Regarding the wearable devices, greater transparency from companies regarding not only the algorithms but also the data used to estimate VO2max would be desirable (yet limited by proprietary issues). This would help researchers to better control variables during validation protocols. For instance, if running speed and inclination are used in the estimation, then the quality of GPS signal, track maps, and altimeter sensors should be key components to consider in validation studies. HR seems to provide key data in the VO2max estimation, and a great proportion of the consumer wearables in this review included chest strap for the HR measurement instead of PPG. Overall, our results in the meta-analyses demonstrated a greater bias and limit of agreement in those devices using PPG compared to chest strap. This is a somewhat expected finding since the measurement error of the chest strap seems minimal compared to electrocardiogram monitoring [69]. However, since wearing chest straps is uncomfortable for many people and the greater acceptability in the general population of HR monitoring via PPG (usually placed on the wrist, i.e., smartwatches and bracelets), it is important that future validity studies use PPG technology and aim to obtain accurate VO2max estimations with it. In a previous INTERLIVE article, we discussed several factors affecting the accuracy of PPG technology, such as skin tone, motion artifacts, contact pressure, and ambient temperature [19]. Recommendations from this article should be considered to ensure best practice in the validity, testing, and reporting of PPG-based HR wearables estimating VO2max. Lastly, all available literature estimated VO2max while running. Thus, future validity studies are needed in other activities, such as cycling or walking, to cover a broader range of activities.

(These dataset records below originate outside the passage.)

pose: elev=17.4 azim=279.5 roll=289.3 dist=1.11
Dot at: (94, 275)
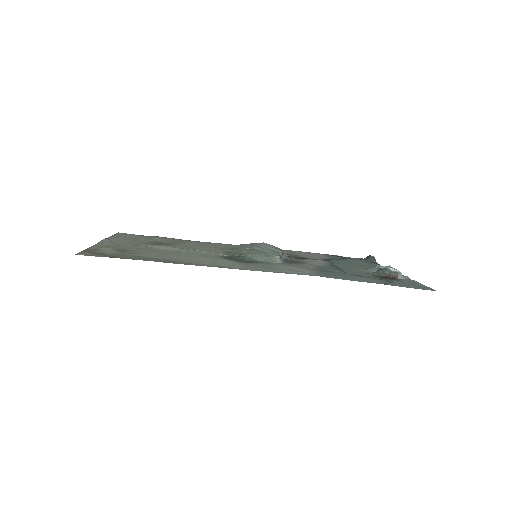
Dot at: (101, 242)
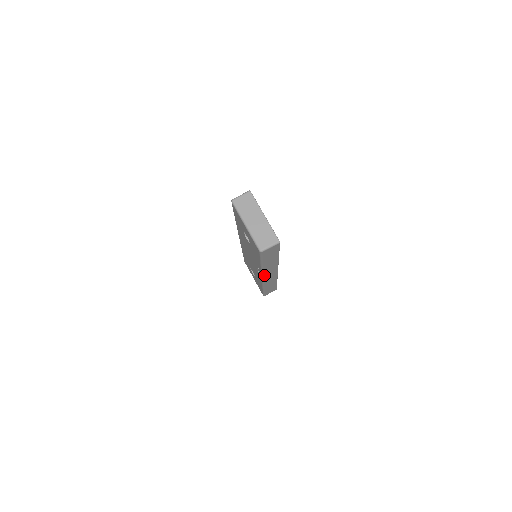
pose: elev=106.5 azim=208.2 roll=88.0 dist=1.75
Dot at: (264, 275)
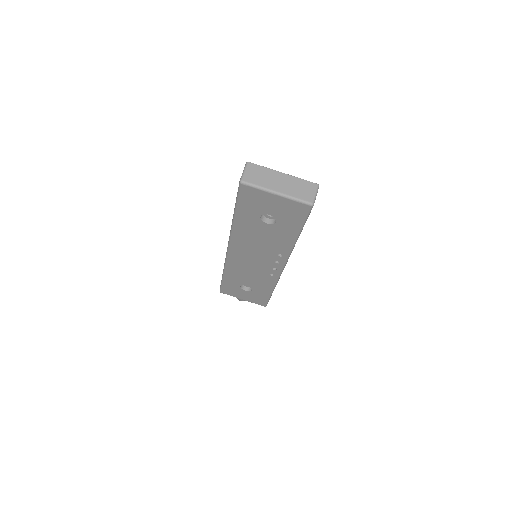
Dot at: (287, 260)
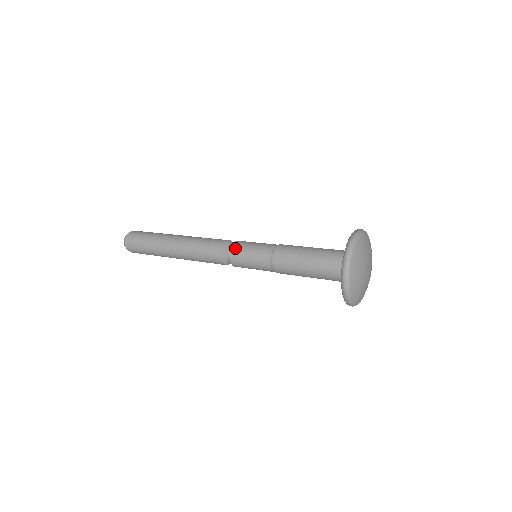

The statistical analysis used in the available validity studies was often inappropriate, and consequently, future protocols should use the statistical approaches considered appropriate in validation studies. We recommend using the Bland–Altman limits of agreement as the main analysis and some percentage error (e.g., MAPE) as complementary and informative information. Overall, the application of the best-practice recommendations from the INTERLIVE consortium would be beneficial for stakeholders by ensuring a more valid and transparent metric derived from their devices as well as for users who would receive more accurate and reliable information about their VO2max level and, therefore, their health status.

5 Conclusion

This systematic review and meta-analysis from the INTERLIVE consortium summarizes the validity of VO2max estimated from consumer wearables and provides best-practice recommendations for future validation protocols. The meta-analysis suggests that the estimation of VO2max by wearables that use exercise-based algorithms provides higher accuracy than those based on resting methods. The exercise-based estimation seems to be optimal for application at the population level, yet the estimation error at the individual level and, therefore, use for sport/clinical purposes still needs further improvement. The INTERLIVE network hereby provides best-practice recommendations to be used in future protocols to move towards a more accurate, transparent, and comparable validation of VO2max derived from wearables.